Requisito: Liste todas as atletas mencionadas pelo nome no texto sobre Simone Biles e saúde mental.

___ Texto base ___

Texto em que o autor apresenta e defende suas ideias e opiniões, a partir da interpretação de fatos e dados.
Biles e a geração de mulheres que não precisa engolir choro pra ser forte
Quando eu era criança, lá nos anos 80, ser ginasta olímpica era o sonho de quase todas as meninas. Nossa ídola era Nadia Comaneci, a ginasta romena que, aos 14 anos, mudou a história do esporte quando ganhou nota 10 de todos os jurados. Só que a vida de uma ginasta olímpica nunca foi conto de fadas. A começar que elas são muito jovens, praticamente crianças. E submetidas a uma rotina exaustiva, cheia de privações e, em muitos casos, abusos de treinadores e distúrbios alimentares.
Até ano passado, essas meninas faziam o que nós mulheres somos ensinadas desde sempre: engoliam o choro, não reclamavam e agiam graciosamente. E continuavam a competir mesmo aos frangalhos. Atenção, isso foi até ano passado. Agora, Simone Biles mudou a história. A estrela da ginástica americana, de 24 anos, desistiu de participar da final individual geral da ginástica artística, um dos torneios mais importantes da modalidade, por causa de sua saúde mental. Na terça (27), Simone já havia se retirado da disputa por equipes e feito um desabafo-manifesto sobre a importância de cuidar da cabeça e não só dos músculos.
"Acho que a saúde mental é mais importante nos esportes nesse momento. Temos que proteger nossas mentes e nossos corpos e não apenas sair e fazer o que o mundo quer que façamos", ela disse, demonstrando uma coragem gigante, maior do que a que exibe quando dá duplos mortais. E continuou: "Eu não confio mais tanto em mim mesma. Talvez seja o fato de estar ficando mais velha. Não somos apenas atletas. Somos pessoas, afinal de contas, e às vezes é preciso dar um passo atrás. Eu não queria ir lá, fazer algo estúpido e me machucar."
Simone não foi a única a "pifar" no esporte e não esconder o fato. A tenista japonesa Naomi Osaka, número 2 do mundo, foi desclassificada do US Open em junho e saiu da quadra aos prantos. Depois, explicou que sofria de depressão desde 2018.
As atitudes corajosas e abertas das atletas não poderiam vir em tempo mais adequado. Sim, estamos todos lutando para ter um mínimo de saúde mental no meio da pandemia e à flor da pele.
As atitudes de Simone e Naomi seriam impensáveis no passado porque essas meninas eram ensinadas, desde cedo, sobretudo a competir, não parar. No caso das duas, a pressão é ainda maior, já que elas são atletas negras, mulheres que são ainda mais pressionadas a serem fortes e "guerreiras".

___ Dados fornecidos ___

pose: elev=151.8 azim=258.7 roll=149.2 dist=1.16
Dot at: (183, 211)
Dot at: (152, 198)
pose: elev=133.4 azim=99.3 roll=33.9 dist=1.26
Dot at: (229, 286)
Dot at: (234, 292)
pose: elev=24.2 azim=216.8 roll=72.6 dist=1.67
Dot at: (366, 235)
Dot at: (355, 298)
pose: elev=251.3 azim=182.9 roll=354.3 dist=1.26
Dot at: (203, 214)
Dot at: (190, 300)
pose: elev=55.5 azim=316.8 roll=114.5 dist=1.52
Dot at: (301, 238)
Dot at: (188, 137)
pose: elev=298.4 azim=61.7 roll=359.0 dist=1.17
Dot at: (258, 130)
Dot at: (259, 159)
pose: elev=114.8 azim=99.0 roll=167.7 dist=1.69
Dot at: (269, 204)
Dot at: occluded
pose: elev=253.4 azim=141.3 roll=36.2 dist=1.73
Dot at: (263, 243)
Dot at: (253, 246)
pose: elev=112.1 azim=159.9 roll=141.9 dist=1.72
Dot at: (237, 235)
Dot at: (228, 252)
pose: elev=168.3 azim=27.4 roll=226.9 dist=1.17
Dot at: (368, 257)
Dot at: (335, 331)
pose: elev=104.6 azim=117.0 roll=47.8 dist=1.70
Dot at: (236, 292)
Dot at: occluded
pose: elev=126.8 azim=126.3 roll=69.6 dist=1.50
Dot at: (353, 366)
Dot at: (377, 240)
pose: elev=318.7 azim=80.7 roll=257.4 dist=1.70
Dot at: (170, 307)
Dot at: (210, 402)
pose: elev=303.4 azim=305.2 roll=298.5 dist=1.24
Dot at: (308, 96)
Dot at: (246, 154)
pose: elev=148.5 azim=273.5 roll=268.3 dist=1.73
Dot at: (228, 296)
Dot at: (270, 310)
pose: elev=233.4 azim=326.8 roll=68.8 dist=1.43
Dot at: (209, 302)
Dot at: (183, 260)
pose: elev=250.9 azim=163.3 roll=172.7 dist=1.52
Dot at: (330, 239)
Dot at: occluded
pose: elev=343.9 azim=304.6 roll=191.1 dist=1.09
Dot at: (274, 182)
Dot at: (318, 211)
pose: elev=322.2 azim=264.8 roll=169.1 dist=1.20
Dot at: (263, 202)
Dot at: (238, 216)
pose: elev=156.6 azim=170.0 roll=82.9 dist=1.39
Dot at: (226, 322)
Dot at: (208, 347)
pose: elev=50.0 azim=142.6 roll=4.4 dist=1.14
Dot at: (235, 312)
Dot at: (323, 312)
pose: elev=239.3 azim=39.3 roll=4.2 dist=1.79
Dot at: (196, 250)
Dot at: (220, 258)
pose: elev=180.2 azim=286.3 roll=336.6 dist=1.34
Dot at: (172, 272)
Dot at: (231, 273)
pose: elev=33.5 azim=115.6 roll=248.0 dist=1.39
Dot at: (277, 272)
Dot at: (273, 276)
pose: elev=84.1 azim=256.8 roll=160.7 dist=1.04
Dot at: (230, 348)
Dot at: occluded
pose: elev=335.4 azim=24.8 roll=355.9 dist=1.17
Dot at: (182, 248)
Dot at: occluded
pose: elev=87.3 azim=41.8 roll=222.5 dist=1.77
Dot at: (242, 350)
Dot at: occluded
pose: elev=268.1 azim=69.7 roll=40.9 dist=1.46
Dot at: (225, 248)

___

Resposta da tarefa: Nadia Comaneci, Simone Biles, Naomi Osaka